[Textauszüge je Seite]

=-=-=-=-=

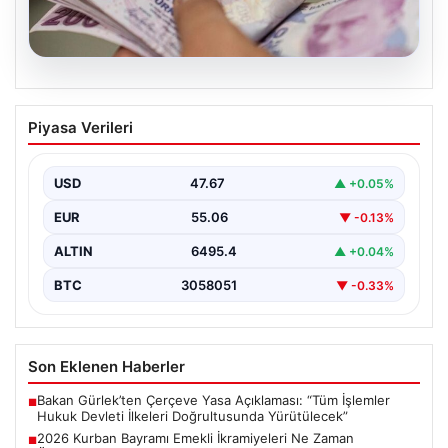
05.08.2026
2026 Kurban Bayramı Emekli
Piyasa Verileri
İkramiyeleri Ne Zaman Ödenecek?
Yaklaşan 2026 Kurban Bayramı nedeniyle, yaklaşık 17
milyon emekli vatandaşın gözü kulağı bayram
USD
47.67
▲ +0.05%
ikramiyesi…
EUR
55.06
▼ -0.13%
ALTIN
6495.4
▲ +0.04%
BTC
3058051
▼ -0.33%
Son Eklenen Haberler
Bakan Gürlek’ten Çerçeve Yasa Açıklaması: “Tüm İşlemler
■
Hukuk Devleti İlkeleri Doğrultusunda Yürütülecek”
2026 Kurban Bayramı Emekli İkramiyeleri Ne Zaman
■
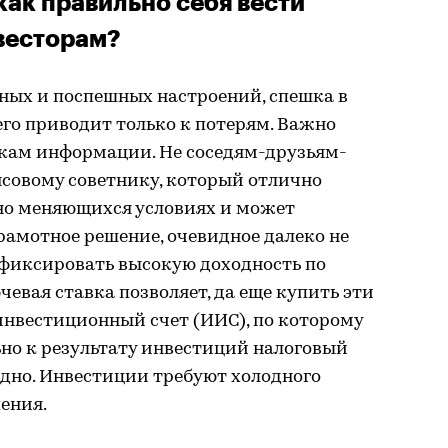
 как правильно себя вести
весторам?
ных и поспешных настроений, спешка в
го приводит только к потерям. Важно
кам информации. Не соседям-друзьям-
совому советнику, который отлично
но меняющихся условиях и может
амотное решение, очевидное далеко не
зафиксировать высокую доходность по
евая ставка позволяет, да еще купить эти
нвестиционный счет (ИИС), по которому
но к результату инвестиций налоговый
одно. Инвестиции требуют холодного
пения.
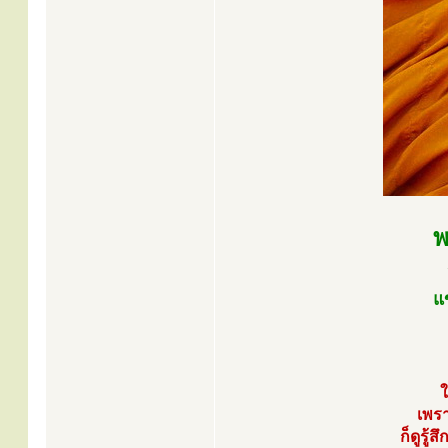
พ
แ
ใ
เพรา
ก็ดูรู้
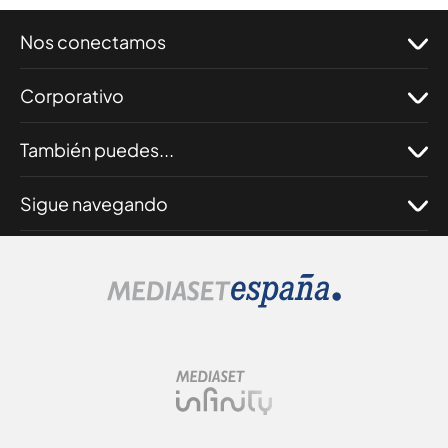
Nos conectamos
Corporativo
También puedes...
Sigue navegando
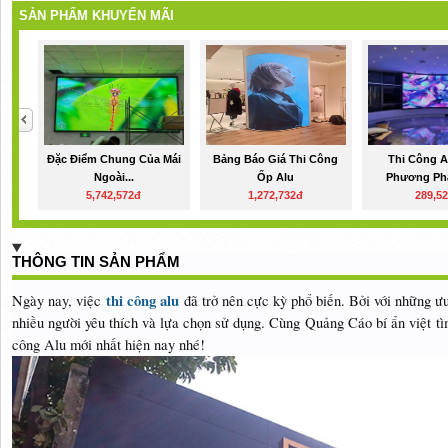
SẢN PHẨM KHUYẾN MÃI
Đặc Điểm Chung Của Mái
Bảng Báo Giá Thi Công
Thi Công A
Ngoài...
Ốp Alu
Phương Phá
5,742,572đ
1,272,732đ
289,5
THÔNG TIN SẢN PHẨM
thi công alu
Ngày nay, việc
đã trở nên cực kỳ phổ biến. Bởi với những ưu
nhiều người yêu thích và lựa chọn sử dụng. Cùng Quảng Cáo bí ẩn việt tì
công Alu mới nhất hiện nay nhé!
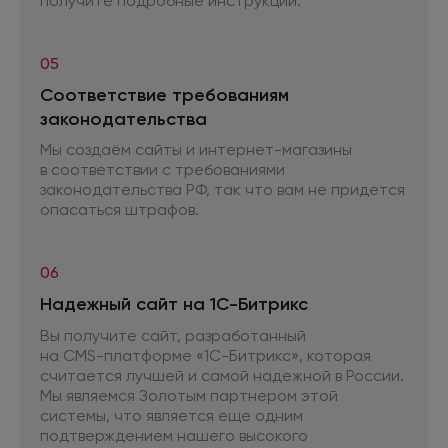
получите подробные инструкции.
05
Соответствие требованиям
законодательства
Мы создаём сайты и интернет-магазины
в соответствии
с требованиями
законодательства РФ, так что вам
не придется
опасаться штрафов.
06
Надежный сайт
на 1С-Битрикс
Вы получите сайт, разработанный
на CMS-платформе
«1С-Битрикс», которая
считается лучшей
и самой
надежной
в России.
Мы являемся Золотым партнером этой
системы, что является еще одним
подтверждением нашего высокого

=-=-=-=-=

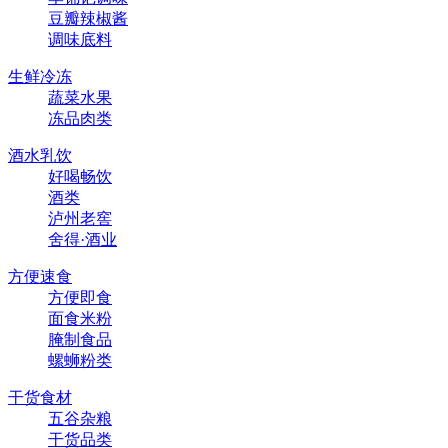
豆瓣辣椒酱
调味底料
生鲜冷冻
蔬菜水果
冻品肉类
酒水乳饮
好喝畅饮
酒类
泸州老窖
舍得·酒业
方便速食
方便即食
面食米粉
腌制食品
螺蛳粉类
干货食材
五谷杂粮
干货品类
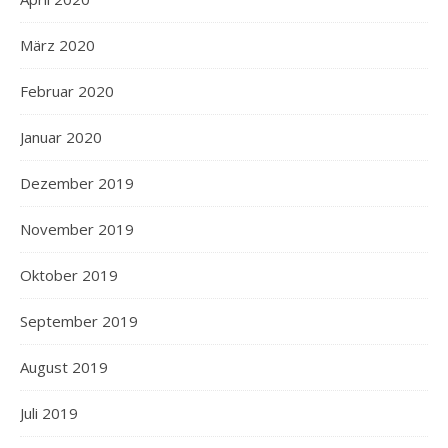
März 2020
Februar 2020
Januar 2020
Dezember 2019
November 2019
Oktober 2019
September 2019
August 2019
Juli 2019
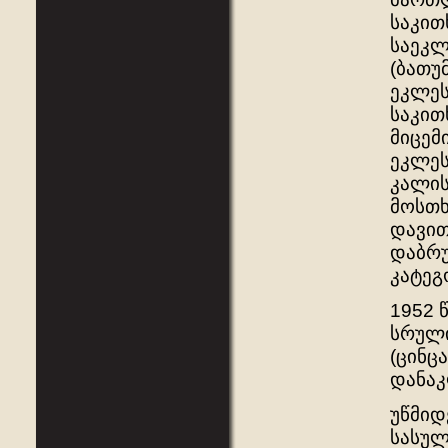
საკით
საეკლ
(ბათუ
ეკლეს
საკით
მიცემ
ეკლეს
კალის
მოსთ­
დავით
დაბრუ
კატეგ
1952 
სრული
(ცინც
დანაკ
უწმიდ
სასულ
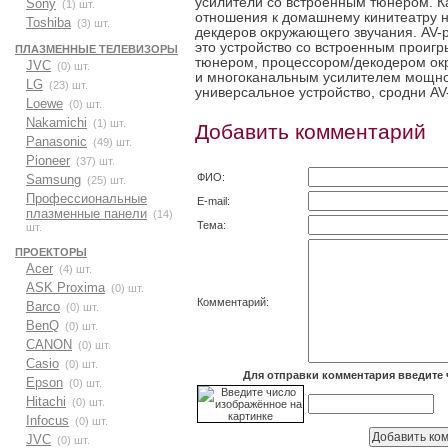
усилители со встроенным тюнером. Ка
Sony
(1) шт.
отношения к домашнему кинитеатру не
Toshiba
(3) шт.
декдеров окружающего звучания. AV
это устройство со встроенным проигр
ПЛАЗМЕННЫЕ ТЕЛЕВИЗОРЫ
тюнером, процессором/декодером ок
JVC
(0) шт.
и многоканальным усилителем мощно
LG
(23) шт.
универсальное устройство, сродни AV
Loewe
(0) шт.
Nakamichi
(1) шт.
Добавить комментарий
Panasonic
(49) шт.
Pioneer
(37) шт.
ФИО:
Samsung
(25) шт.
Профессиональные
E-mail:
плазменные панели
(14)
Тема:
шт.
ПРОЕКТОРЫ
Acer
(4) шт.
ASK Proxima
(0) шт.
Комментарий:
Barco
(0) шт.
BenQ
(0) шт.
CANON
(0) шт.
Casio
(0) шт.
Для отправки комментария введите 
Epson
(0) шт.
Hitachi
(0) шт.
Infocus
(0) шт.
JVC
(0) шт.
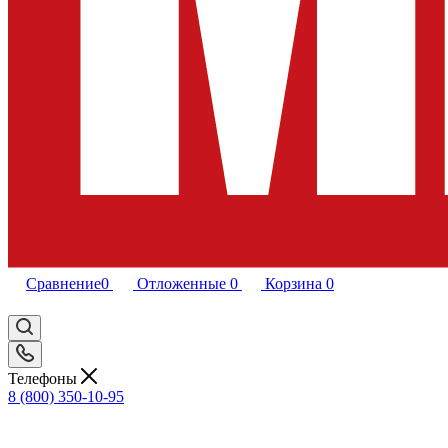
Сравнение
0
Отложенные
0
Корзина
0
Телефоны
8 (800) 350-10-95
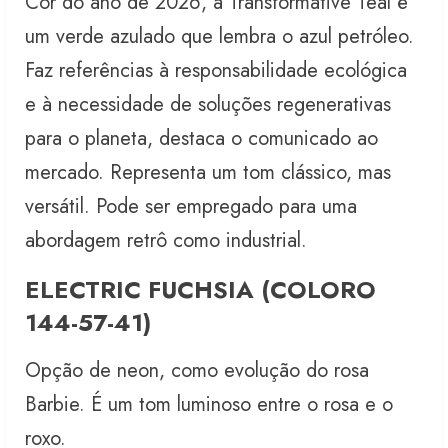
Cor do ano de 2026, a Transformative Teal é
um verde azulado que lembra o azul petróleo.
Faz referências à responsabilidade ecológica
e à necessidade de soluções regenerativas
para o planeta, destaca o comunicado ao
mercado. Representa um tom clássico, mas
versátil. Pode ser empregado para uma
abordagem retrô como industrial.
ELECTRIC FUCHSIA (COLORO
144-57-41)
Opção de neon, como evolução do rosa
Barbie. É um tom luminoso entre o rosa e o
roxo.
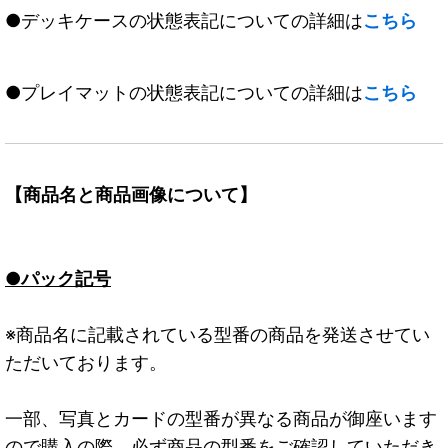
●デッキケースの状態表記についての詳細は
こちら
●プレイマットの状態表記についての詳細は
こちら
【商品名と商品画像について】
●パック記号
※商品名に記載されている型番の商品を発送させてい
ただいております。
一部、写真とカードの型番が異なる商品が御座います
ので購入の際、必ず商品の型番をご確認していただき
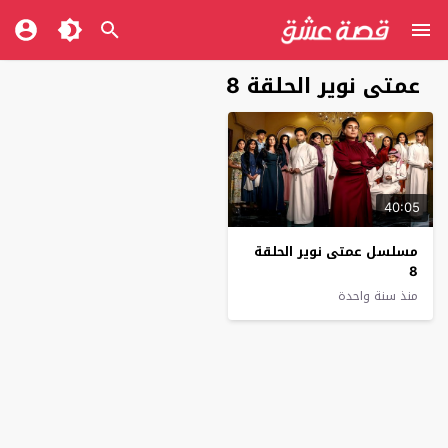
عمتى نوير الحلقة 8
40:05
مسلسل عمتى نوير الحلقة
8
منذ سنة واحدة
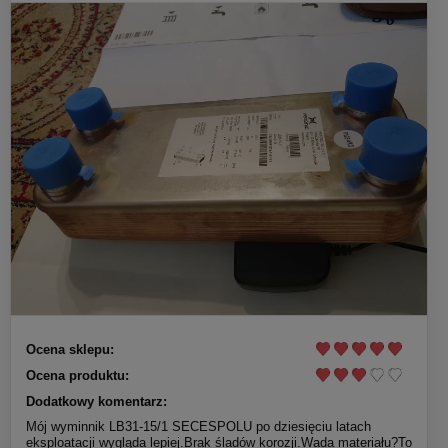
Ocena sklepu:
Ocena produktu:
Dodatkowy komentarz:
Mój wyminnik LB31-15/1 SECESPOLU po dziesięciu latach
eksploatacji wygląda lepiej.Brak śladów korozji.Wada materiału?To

=-=-=-=-=

_Aufgabenstellung:_ Tausche „THÔNG TIN SẢN PHẨM“ gegen „CHI TIẾT SẢN PHẨM“ aus, und zwar in den Zeilen von der Zeile mit „SẢN PHẨM KHUYẾN MÃI“ bis zur Zeile mit „công Alu mới nhất hiện nay nhé!“, beide eingeschlossen. Gib nur diese Zeilen wieder und lass alles andere unverändert.

_Lösung:_
SẢN PHẨM KHUYẾN MÃI
Đặc Điểm Chung Của Mái
Bảng Báo Giá Thi Công
Thi Công A
Ngoài...
Ốp Alu
Phương Phá
5,742,572đ
1,272,732đ
289,5
CHI TIẾT SẢN PHẨM
thi công alu
Ngày nay, việc
đã trở nên cực kỳ phổ biến. Bởi với những ưu
nhiều người yêu thích và lựa chọn sử dụng. Cùng Quảng Cáo bí ẩn việt tì
công Alu mới nhất hiện nay nhé!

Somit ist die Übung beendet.